» Given exercise
Reproduce the lines of the listing below word for word, starting with the line that contains "genus: Sesleria" and continuing through the line that contains "scientific name: Lathyrus palustris".

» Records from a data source
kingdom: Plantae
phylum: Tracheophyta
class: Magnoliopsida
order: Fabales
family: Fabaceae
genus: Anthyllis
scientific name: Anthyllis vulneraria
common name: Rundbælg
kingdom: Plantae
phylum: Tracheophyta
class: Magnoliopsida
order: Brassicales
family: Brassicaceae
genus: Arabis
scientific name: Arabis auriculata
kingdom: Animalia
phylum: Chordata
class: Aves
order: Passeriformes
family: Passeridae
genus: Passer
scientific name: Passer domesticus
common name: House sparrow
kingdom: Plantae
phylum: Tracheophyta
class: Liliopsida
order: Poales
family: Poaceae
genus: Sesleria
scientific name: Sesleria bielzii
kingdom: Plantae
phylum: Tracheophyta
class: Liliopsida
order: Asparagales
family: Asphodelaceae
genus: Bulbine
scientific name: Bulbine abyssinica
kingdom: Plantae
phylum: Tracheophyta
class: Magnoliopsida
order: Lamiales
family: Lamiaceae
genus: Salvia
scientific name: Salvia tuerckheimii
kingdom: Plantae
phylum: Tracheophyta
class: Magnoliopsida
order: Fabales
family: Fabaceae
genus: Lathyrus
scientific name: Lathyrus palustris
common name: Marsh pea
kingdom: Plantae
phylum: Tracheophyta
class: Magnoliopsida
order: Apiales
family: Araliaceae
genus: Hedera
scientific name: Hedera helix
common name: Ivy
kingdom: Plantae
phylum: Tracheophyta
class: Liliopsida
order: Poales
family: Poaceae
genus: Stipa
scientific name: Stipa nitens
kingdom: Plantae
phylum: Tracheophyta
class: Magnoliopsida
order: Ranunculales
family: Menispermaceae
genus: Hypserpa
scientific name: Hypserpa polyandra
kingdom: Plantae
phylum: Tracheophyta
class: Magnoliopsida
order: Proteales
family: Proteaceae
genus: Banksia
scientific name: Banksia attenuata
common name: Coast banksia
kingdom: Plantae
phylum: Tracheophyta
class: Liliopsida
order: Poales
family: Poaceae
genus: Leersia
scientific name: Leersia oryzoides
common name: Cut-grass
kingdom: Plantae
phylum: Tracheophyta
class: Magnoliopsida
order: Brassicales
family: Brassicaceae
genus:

» Exercise answer
genus: Sesleria
scientific name: Sesleria bielzii
kingdom: Plantae
phylum: Tracheophyta
class: Liliopsida
order: Asparagales
family: Asphodelaceae
genus: Bulbine
scientific name: Bulbine abyssinica
kingdom: Plantae
phylum: Tracheophyta
class: Magnoliopsida
order: Lamiales
family: Lamiaceae
genus: Salvia
scientific name: Salvia tuerckheimii
kingdom: Plantae
phylum: Tracheophyta
class: Magnoliopsida
order: Fabales
family: Fabaceae
genus: Lathyrus
scientific name: Lathyrus palustris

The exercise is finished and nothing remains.